The present invention relates generally to digital electronic circuits, and more particularly relates to domino logic circuits.
Modern integrated circuits are required to perform ever increasing tasks, and at ever increasing operating speeds. The requirement to increase operating speeds has often been met by increasing the clock speed at which a circuit operates. For example, while integrated circuit operation once occurred at clock speeds on the order of 10 to 50 MHz, clock speeds now are often significantly greater than 100 MHz, and in some cases are even on the order of 400 MHz or more.
Increasing clock speeds, however, is not the only method available to circuit designers to increase the speed at which circuit operations occur. Circuit designers have also implemented circuitry which operates in a staged manner, with each stage evaluating over only a portion of a clock cycle and subsequent stages evaluating over subsequent portions of the clock cycle. That is, circuit designers arrange logic operations in a sequential manner, with each logic cell in the sequence providing information to subsequent logic cells in the sequence. These logic cells are evaluated during only a portion of the clock cycle, with subsequent logic cells evaluated in subsequent portions of the clock cycle. These logic cells therefore operate in a domino manner, and are often referred to as domino logic cells. The use of domino logic circuits allows designers to increase the effective speed of logic components without resorting to increasing clock speed.
In order to allow logic cells to evaluate their inputs in less than an entire clock cycle logic cells are often precharged. Precharging the logic cell is accomplished by driving the logic cell either to a mid range or to a high state. Driving the logic cell to a mid-range state allows the logic cell to change state with only a slight change in voltage. Thus the logic cell is able to change state at a faster rate than otherwise would occur. More often, however, the outputs of logic cells are driven to a high state. This is because PMOS transistors generally have a relatively large rise time due to parasitic capacitances. Accordingly, logic cell operation response time may be increased by charging the output to a high level prior to evaluation of the logic cell.
In a single clock cycle, therefore, a logic cell must be precharged, and thereafter allowed to evaluate its inputs. This is often accomplished by precharging the logic cell during one-half of a clock cycle, and allowing the logic cell to evaluate its inputs during the other half of the clock cycle. One constraint of such a methodology, however, is that the logic cell must evaluate and provide its outputs to a subsequent logic cell in one half of the clock cycle. Further, subsequent precharging of the logic cell during the first half of a subsequent clock cycle may modify the outputs of the logic cell. Accordingly, the logic cell should not begin precharging until after the subsequent logic cell has evaluated its inputs.

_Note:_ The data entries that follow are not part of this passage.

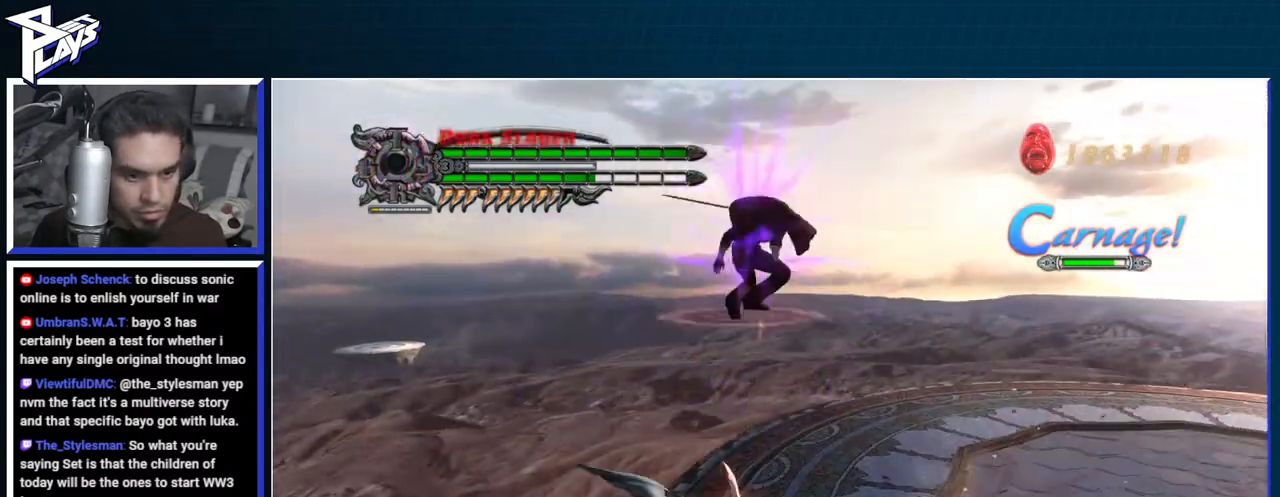
{"buttons": ["Y", "R1"], "left_stick": "center", "right_stick": "center", "events": [[17, "B", "up"], [100, "DPAD_RIGHT", "down"], [167, "Y", "down"], [183, "DPAD_RIGHT", "up"], [267, "Y", "up"], [333, "Y", "down"], [417, "Y", "up"], [483, "Y", "down"]]}
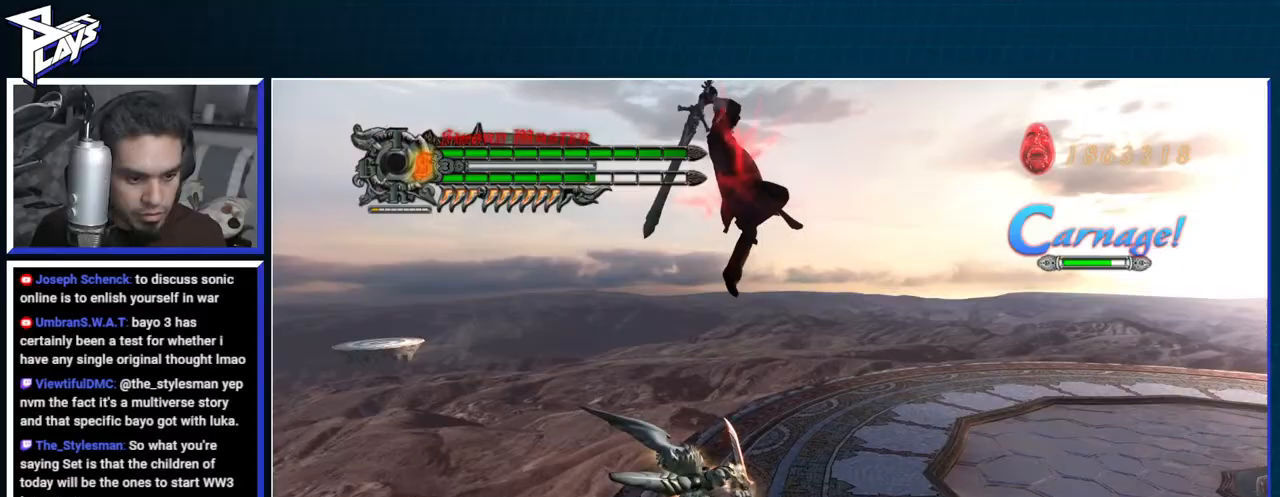
{"buttons": ["R1"], "left_stick": "up-right", "right_stick": "center", "events": [[83, "L1", "down"], [83, "Y", "up"], [183, "L1", "up"], [233, "Y", "down"], [300, "Y", "up"], [400, "Y", "down"], [400, "left_stick", "right"], [467, "Y", "up"], [483, "left_stick", "up-right"]]}
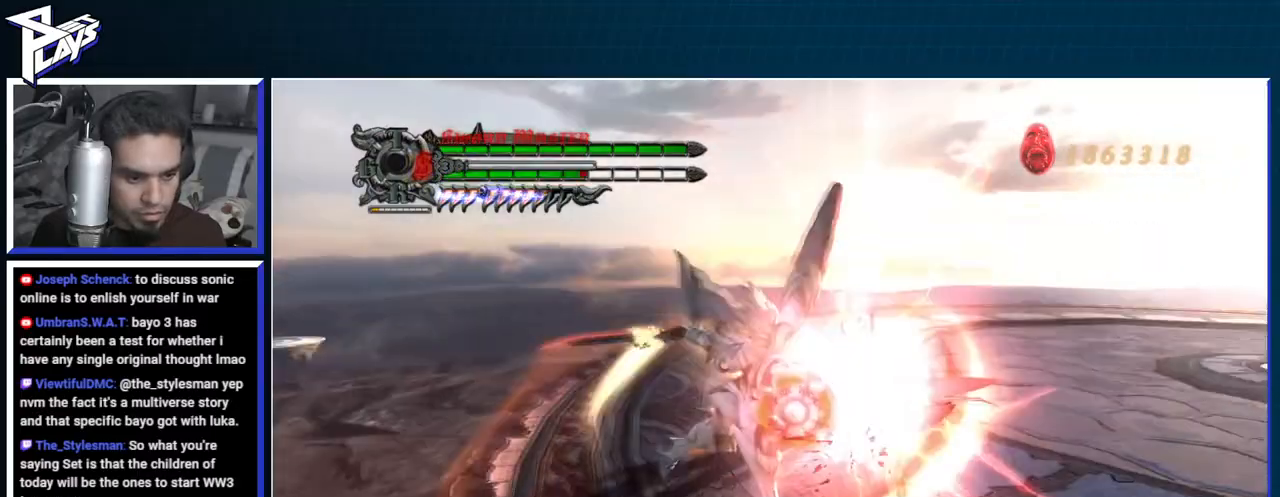
{"buttons": ["R1"], "left_stick": "center", "right_stick": "center", "events": [[50, "Y", "down"], [117, "Y", "up"], [200, "Y", "down"], [283, "Y", "up"], [350, "Y", "down"], [417, "Y", "up"], [417, "left_stick", "center"]]}
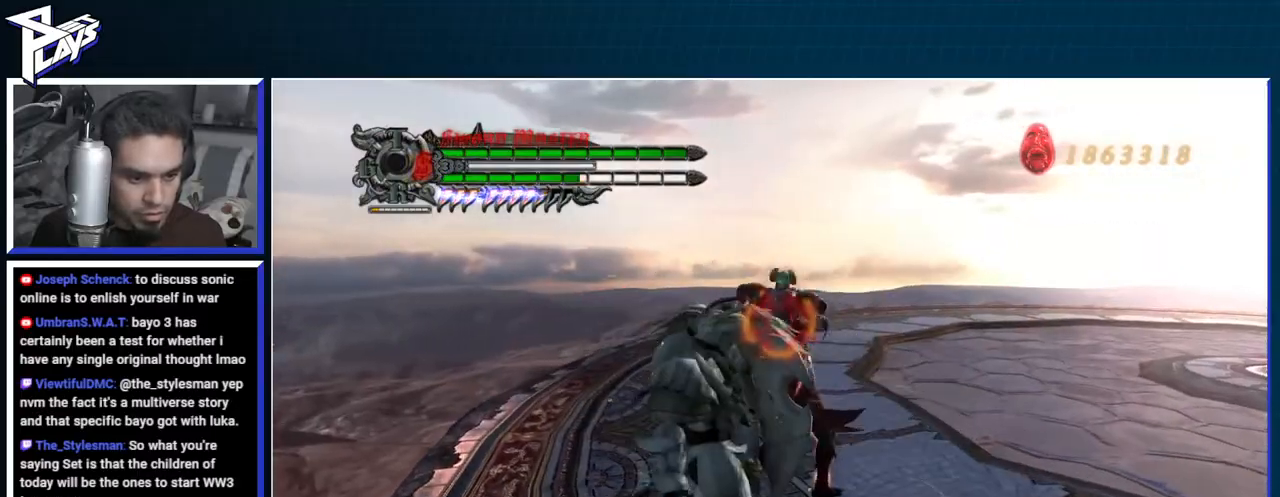
{"buttons": ["R1"], "left_stick": "up", "right_stick": "center", "events": [[17, "Y", "down"], [50, "Y", "up"], [150, "left_stick", "up"], [267, "Y", "down"], [350, "Y", "up"], [433, "Y", "down"], [500, "Y", "up"]]}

In order for domino logic circuits to meet such requirements, particularly when the circuits are also operating at high clock speeds, the derivation and use of additional signals based on the output of the logic cell should be kept to a minimum. One such additional signal is a complement of the output signal. Forming a complement of the output signal, using an inverter for example, poses several problems. The additional inverter used to form the output signal complement places a delay in a signal path of an input to the subsequent logic stage, thereby limiting the period in which the logic cell has to evaluate its inputs. Further, this delay effects only the complementary signal path (ignoring fan out related delays), and the output signal path does not include this delay. Accordingly, changes in the output signal during subsequent precharging are not delayed by the inverter in the signal path of the output complement signal. Thus, the period in which the subsequent logic cell may evaluate its input, starting from the time when the complementary output of the logic cell goes valid and ending at the time the effects of precharging propagate to the output signal of the logic cell, is reduced due to the use of the output signal complement.
Therefore, when use of an output signal complement is desired a dual rail, as opposed to signal rail, domino logic design is generally used. Single rail designs generally only have a single output per logic cell. Thus, a single rail design is monotonic in nature. In a dual rail design a first set of logic cells produces a set of signals, and a second set, or rail, of logic cells produces the complements of these signals. Dual rail designs, however, require significantly greater number of gates than a single rail design, resulting in increased chip layout space as well as increased power consumption.
The requirement for increased functionality of integrated circuits, thus, results in a need to decrease the area occupied by logic while also increasing the size of the integrated circuit as a whole. To the extent the need for increased functionality outstrips the ability to decrease gate size and increase chip die size, chip area is placed at a premium. The use of dual rail designs, therefore, impacts the ability of designers to provide increased functionality in integrated circuits.